When offers like [being part of the selection process for a new learning management system] are made to us faculty members to participate in the creation of our work environment, we should rise to the challenge. Our technology environment should not be something to complain about like the weather; we should play a role in changing it. If, as future users, we refuse to engage with administrators who may not understand the full slate of requirements in practical terms, then decisions are likely to be guided by the bells and whistles that are promoted by the manufacturer as the most innovative features available -- even if those features won’t work or aren’t really needed.

Therefore, I think administrators have to be sure evaluation committees are populated with a variety of people -- not just the true believers who clearly love technology and are comfortable using it. Another essential constituency is student representation -- again, a group with a wide range of capabilities. Skeptics, nonusers, and end users can provide much needed insight about how a new technology might (or might not) become an integrated and productive tool. The same diversity for assessment committees is also crucial. Administrators also have to demonstrate that they are listening closely to the needs expressed by faculty and students -- resisting any “sexy” sales pitches by potential providers.

It is probably safe to say that any single technology will not be embraced by 100 percent of those who are expected to use it, but whatever technology is chosen should answer to as many needs articulated by the end users as possible.

Q: You make it sound like you decided to participate in the MOOC experiment at Georgia Tech over your better judgment, and your experiences were decidedly mixed. Are you glad you did? Are there ways in which it made you better at your job or a more informed citizen of your institution and higher education? What do you say to other faculty members who might find themselves in a similar position -- and to the administrators who want them involved?

A: Yes, I was hesitant to take part in the MOOC project, but that had nothing to do with the technology aspects. I’m actually a technology geek -- very often a first adopter. In this case, as a junior professor without tenure, I was concerned that an experiment focused on teaching, even one assessing a potentially cutting-edge technology, could be detrimental to my career. My institution says it takes pride in promoting innovation and risk taking, but it is not common here or elsewhere for faculty to succeed if they concentrate too much on teaching and not enough on research.
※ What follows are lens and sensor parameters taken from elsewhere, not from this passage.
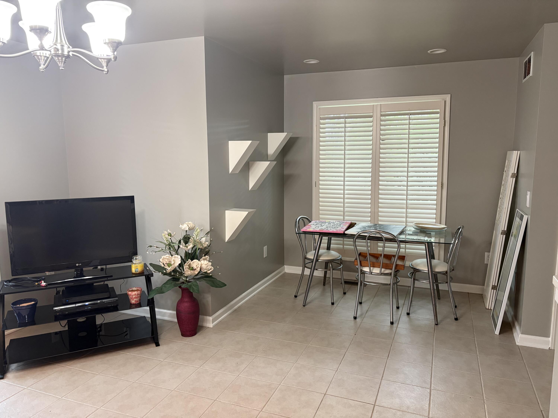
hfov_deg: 67.3
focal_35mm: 26
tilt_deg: -7.1
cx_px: 279
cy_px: 209
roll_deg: +0.7
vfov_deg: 53.1
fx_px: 419
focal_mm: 5.96
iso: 200
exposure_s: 1/60
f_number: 1.6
My case was unusual, because I could build a solid bridge between the two, but if a junior faculty member cannot clearly connect a teaching experiment to the research their colleagues expect from them, and get assurances that such connections will be valued, that is a risk not worth taking. I took that risk, but I would only recommend this path to others if administrators’ assurances were backed by changes in policy, and they must remove the barriers that -- despite what they may sincerely believe -- actually de-incentivize innovation.